La Forêt et le Bûcheron

La Fontaine Jean (de)



Un Bûcheron venait de rompre ou d'égarer
Le bois dont il avait emmanché sa cognée.
Cette perte ne put si tôt se réparer
Que la Forêt n'en fût quelque temps épargnée.
L'Homme enfin la prie humblement
De lui laisser tout doucement
Emporter une unique branche,
Afin de faire un autre manche.
Il irait employer ailleurs son gagne-pain:
Il laisserait debout maint chêne et maint sapin
Dont chacun respectait la vieillesse et les charmes.

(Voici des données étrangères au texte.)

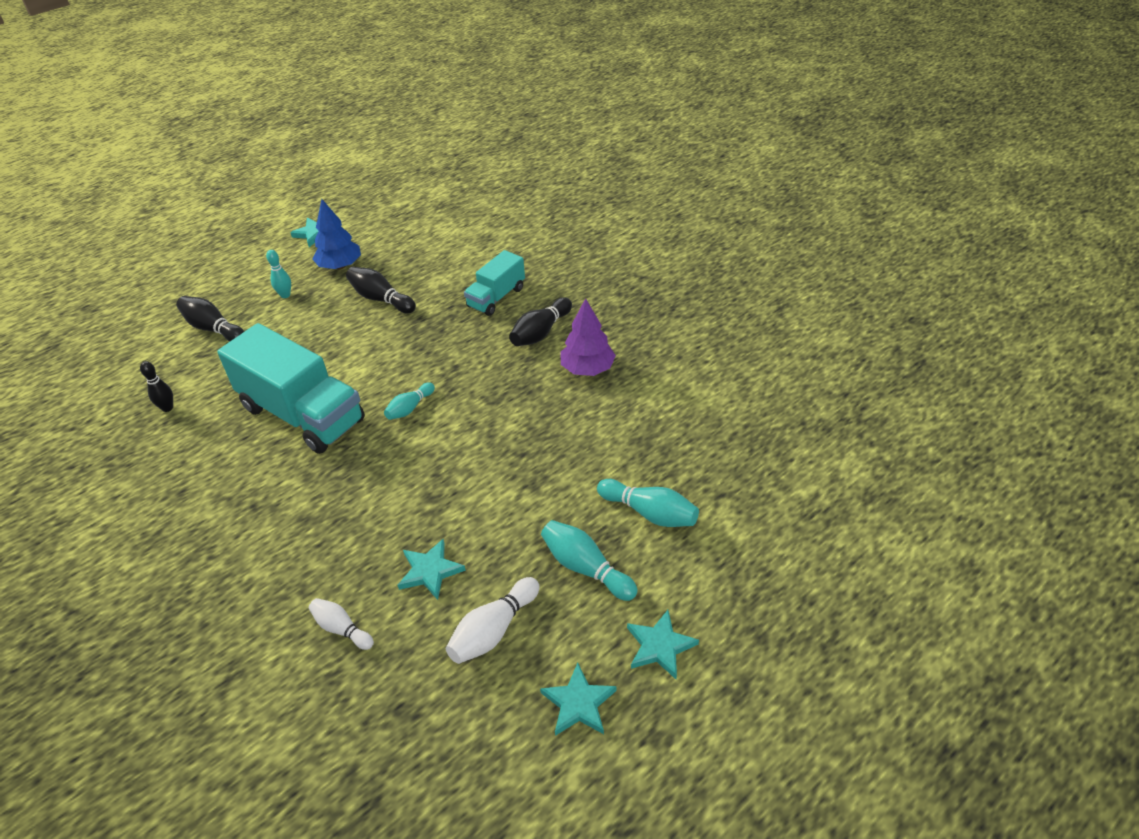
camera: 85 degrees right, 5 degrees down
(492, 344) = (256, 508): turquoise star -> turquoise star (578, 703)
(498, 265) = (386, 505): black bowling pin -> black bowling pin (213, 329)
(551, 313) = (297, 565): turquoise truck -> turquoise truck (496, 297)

L'innocente Forêt lui fournit d'autres armes.
Elle en eut du regret. Il emmanche son fer.
Le misérable ne s'en sert
Qu'à dépouiller sa bienfaitrice
De ses principaux ornements.
Elle gémit à tous moments.
Son propre don fait son supplice.
Voilà le train du Monde, et de ses sectateurs.

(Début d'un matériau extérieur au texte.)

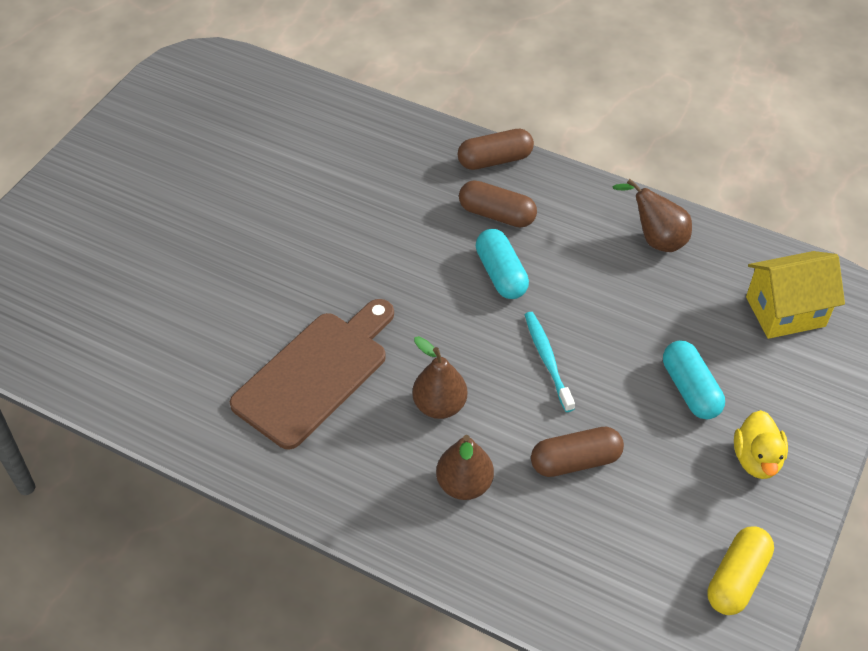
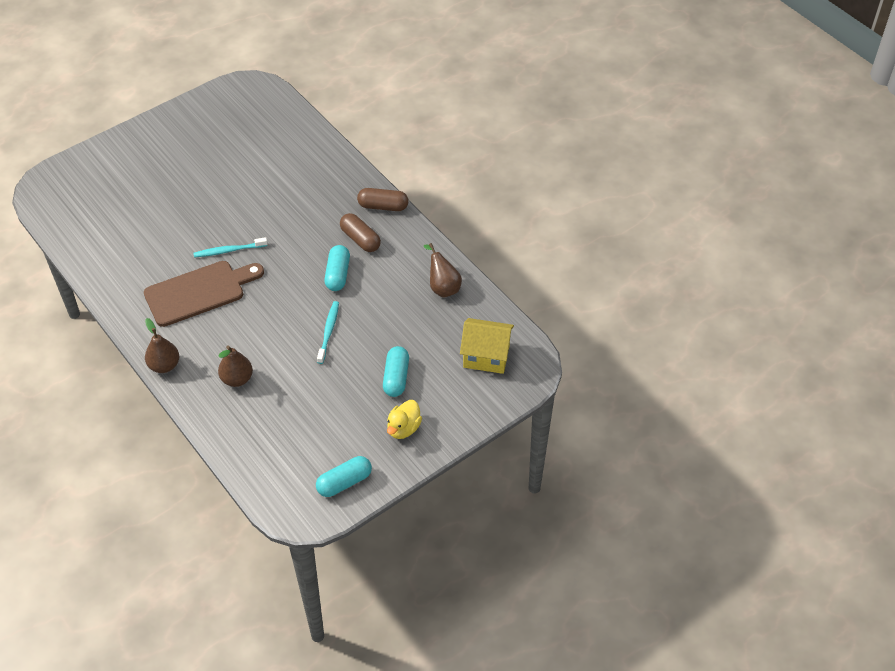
camera: 25 degrees right, 0 degrees up
(318, 297) = (228, 251): none -> turquoise toothbrush
(439, 405) = (253, 333): brown pear -> brown pear (164, 365)
(575, 461) = (304, 390): brown capsule -> none
(737, 579) = (344, 482): yellow capsule -> turquoise capsule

On s'y sert du bienfait contre les bienfaiteurs.
Je suis las d'en parler; mais que de doux ombrages
Soient exposés à ces outrages,
Qui ne se plaindrait là-dessus!
Hélas! j'ai beau crier et me rendre incommode:
L'ingratitude et les abus
N'en seront pas moins à la mode.



Jean de La Fontaine (né le 8 juillet 1621 à Château-Thierry, et mort le 13 avril 1695 à Paris) est un poète français de grande renommée, principalement pour ses Fables et dans une moindre mesure ses contes licencieux. On lui doit également des poèmes divers, des pièces de théâtre et des livrets d'opéra qui confirment son ambition de moraliste.